- Work order -
Reproduce the listing that follows word for word, without its pictures.

- Raw data -
+++

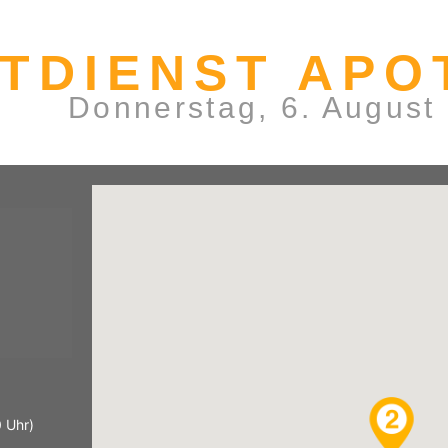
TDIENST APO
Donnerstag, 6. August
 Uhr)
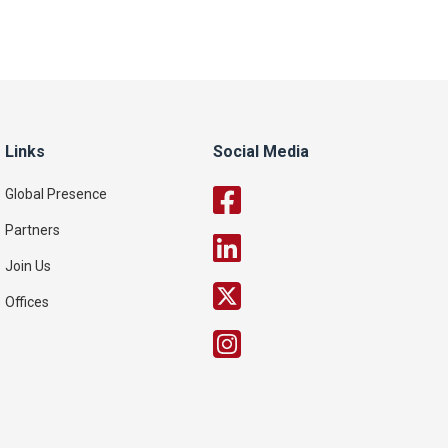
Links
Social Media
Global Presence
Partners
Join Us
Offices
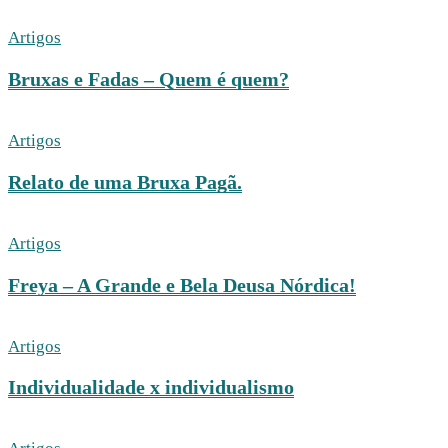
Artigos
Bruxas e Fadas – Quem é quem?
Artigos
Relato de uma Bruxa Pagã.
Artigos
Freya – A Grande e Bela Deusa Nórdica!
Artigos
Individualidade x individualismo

+++

- Finished task -
TDIENST APO
Donnerstag, 6. August
 Uhr)
Links
Social Media
Global Presence
Partners
Join Us
Offices
Artigos
Bruxas e Fadas – Quem é quem?
Artigos
Relato de uma Bruxa Pagã.
Artigos
Freya – A Grande e Bela Deusa Nórdica!
Artigos
Individualidade x individualismo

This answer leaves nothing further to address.